On Jan. 1 (or maybe Jan. 2), the “hard core dieters” and the “gung-ho gym members” begin their quest. They sweat, grunt, groan, “give up carbs” and step on the scale every day. A month later, most of them find themselves exhausted, sore, injured, hungry, deprived, miserable and frustrated (maybe even a few other adjectives). They may or may not be in better shape or weigh less. If you plan on trying this approach, please reconsider. If you want long lasting success and really want to feel better emotionally and physically, please try this approach…
Set realistic goals. If you cannot see yourself exercising at home or in a gym six days per week for the rest of your life, then do not set that pace to begin with. Instead, choose a frequency you will most likely be able to maintain. For some of you it may be three days per week; for others it may be four or five days per week. Even if it is not as much as you would like, at least you will feel successful following through with your goal.
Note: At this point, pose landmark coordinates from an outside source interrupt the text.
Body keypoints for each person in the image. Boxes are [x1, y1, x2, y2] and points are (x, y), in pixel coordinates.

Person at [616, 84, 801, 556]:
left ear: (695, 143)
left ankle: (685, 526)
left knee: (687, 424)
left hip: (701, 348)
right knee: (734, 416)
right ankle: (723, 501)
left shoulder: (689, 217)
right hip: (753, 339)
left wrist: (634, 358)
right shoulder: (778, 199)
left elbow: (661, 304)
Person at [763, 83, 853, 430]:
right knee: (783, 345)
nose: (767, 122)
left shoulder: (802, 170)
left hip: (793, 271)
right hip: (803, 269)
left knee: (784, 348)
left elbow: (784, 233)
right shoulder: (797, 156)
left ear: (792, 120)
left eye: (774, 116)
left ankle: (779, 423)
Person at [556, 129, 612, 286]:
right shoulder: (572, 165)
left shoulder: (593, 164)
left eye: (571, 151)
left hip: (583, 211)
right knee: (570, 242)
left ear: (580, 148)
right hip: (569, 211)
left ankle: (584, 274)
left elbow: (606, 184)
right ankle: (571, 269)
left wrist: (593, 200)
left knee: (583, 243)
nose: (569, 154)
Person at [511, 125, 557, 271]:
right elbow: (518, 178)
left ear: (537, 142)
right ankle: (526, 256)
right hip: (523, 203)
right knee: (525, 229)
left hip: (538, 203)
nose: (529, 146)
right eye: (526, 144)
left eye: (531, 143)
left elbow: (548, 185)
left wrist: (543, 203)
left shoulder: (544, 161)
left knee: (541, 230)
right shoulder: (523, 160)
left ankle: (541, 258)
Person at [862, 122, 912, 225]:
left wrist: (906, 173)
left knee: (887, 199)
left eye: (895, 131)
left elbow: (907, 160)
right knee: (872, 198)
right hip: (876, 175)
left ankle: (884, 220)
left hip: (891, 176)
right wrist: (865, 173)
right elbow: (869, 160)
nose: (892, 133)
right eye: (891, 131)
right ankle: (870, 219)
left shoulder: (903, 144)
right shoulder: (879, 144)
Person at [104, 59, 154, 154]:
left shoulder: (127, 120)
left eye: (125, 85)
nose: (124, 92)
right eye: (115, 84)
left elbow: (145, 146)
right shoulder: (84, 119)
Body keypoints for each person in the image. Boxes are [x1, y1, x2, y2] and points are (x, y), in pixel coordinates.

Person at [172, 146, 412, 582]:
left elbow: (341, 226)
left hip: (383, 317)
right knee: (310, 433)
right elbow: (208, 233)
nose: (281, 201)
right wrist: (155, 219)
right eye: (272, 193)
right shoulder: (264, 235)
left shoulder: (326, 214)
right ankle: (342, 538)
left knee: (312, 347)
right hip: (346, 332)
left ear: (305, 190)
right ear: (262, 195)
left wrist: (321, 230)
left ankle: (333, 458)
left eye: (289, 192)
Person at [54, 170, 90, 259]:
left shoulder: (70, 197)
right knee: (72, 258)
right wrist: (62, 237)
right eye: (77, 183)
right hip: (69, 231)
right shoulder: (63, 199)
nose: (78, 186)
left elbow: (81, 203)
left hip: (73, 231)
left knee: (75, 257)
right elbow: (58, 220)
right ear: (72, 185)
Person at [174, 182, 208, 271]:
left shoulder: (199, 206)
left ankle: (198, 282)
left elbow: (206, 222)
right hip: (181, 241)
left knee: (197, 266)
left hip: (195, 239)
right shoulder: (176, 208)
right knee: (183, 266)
You will probably feel less sore as well (days off allow for much-needed recovery).
Start off at 50 percent. If you have not exercised in a while or have never exercised at all, then begin at a pace that is actually slower than you think you can handle at that moment. Gradually increase your intensity over the course of a week or month. There is nothing worse than working out as hard as you can on the first day of your new mission and waking up the next day so sore that you cannot exercise for the next five days. That is when feelings of frustration and negativity creep in.